On admet communément aujourd’hui que la civilisation occidentale trouve ses racines dans l’Antiquité. L’historien Philippe Nemo explique ainsi, dans Qu’est-ce que l’Occident ?, que l’on peut structurer la fabrique d’éléments supposées spécifiques à la culture occidentale autour de cinq moments clés.

Exposons ici ses idées :

1) À partir de l’émergence des cités, à partir du Xe siècle avant notre ère, les Grecs vont progressivement fractionner le pouvoir entre les citoyens et introduire l’idée que la loi, étant d’origine humaine et non divine, peut être modifiée par l’homme. L’ordre social peut donc être soumis à la critique et au changement. De même, certains philosophes vont développer une rationalité critique et fonder les démarches qui aboutiront aux sciences modernes, ainsi que les premières académies.
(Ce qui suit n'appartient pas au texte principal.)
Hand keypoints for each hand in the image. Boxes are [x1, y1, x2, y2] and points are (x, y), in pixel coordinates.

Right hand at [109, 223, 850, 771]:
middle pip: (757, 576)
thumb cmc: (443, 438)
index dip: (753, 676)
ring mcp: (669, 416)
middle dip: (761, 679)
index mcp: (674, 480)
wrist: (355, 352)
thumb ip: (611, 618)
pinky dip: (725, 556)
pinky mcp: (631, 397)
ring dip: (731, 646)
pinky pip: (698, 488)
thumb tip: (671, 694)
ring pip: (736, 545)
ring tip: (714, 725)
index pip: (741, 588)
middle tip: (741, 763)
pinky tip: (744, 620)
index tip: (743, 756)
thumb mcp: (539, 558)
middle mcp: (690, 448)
2) À la tête d’un empire melting-pot qui a entre autres absorbé la Grèce, les magistrats romains élaborent un droit privé commun qui fournira le socle du droit moderne. Il détermine l’existence d’un sujet de droit, fondement de la philosophie humaniste et de la notion moderne d’individu, qui émerge par exemple dans l’art : en sus de sculpter des archétypes (éphèbes, dieux…) comme le faisaient les Grecs, les Romains vont façonner des portraits ressemblant à leurs modèles.
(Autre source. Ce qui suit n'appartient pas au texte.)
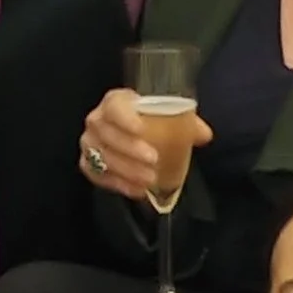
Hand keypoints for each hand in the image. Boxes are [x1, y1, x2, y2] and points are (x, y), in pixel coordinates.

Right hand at [80, 86, 211, 200]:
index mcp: (116, 102)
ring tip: (149, 178)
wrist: (135, 135)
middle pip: (106, 133)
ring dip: (125, 169)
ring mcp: (90, 143)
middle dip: (129, 148)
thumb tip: (204, 135)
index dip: (125, 117)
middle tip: (153, 159)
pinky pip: (97, 175)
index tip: (142, 129)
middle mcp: (97, 120)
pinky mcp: (88, 164)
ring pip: (100, 156)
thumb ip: (188, 124)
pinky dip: (117, 184)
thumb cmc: (152, 122)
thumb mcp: (171, 119)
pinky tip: (138, 190)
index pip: (114, 106)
3) Constatant qu’« aucune civilisation non occidentale ne paraît avoir voulu délibérément le “progrès” », P. Nemo fait l’hypothèse que cet apport a pour origine le judéo-christianisme. Ou plus exactement sa morale de l’amour qui, « en apportant une sensibilité inédite à la souffrance humaine, un esprit – sans équivalent dans l’histoire antérieure connue – de rébellion contre l’idée de la normalité du mal, a donné le premier branle à la dynamique du progrès historique ». Il rejoint ce faisant nombre d’auteurs qui n’ont pas partagé sa prudence et fait du christianisme le moteur même de l’exception européenne, tel le sociologue états-unien Rodney Stark avec Le Triomphe de la raison. Enfin, en posant une histoire universelle scandée par un début (la Création), un milieu (la révélation christique) et une fin dernière (la parousie ou retour du Christ sur terre), l’Église chrétienne unifie les esprits européens au Moyen Âge. Elle impose au passage une vision linéaire de l’histoire. Dès lors que cette dernière n’est plus faite de cycles (les saisons, voire les règnes des empereurs chinois…) mais est amenée à se dérouler jusqu’à un terme supposé prévisible et auquel la société tout entière doit se préparer, émergerait la possibilité intellectuelle d’influencer le cours des événements.